* Action item: Reproduce the following material word for word, omitting the pictures.

[Saved dataset items]
━━━━━━━━━━━━━━━━━━━━━━━━━━━━━━

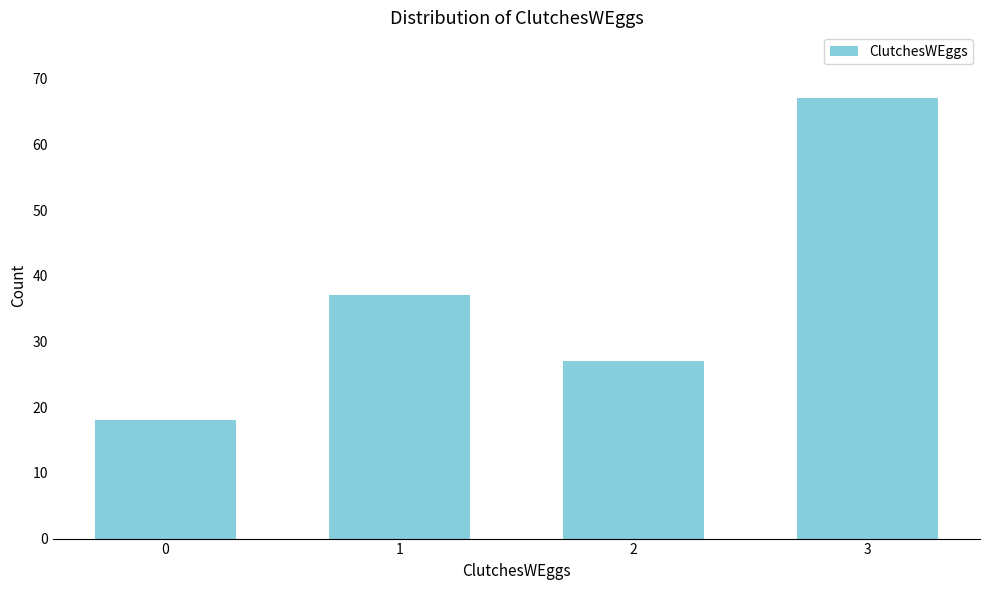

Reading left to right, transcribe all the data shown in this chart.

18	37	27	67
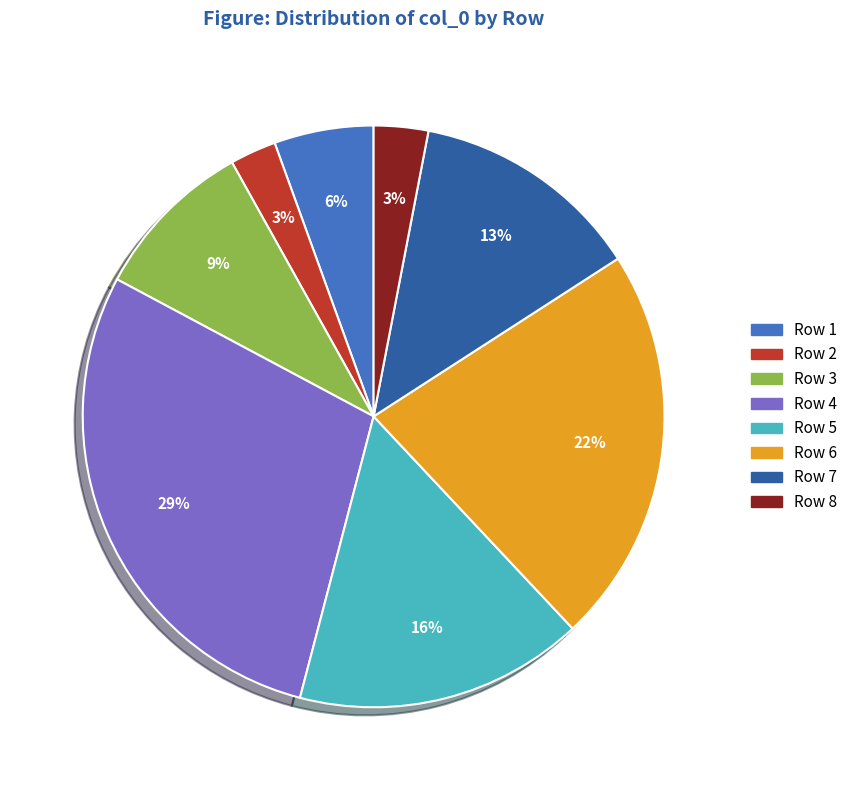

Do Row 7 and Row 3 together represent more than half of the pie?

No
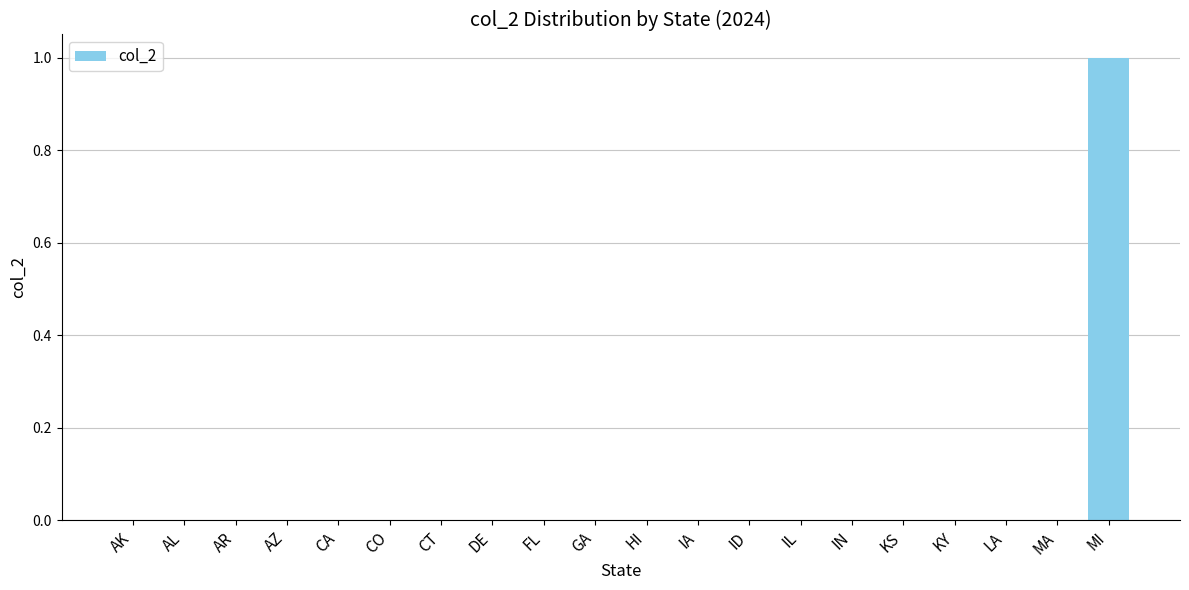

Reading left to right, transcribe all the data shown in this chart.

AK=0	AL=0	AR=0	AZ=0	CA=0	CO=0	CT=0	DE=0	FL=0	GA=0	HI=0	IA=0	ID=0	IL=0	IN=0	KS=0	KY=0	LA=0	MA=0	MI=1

━━━━━━━━━━━━━━━━━━━━━━━━━━━━━━

* Task result:
Reading left to right, transcribe all the data shown in this chart.

18	37	27	67

Do Row 7 and Row 3 together represent more than half of the pie?

No

Reading left to right, transcribe all the data shown in this chart.

AK=0	AL=0	AR=0	AZ=0	CA=0	CO=0	CT=0	DE=0	FL=0	GA=0	HI=0	IA=0	ID=0	IL=0	IN=0	KS=0	KY=0	LA=0	MA=0	MI=1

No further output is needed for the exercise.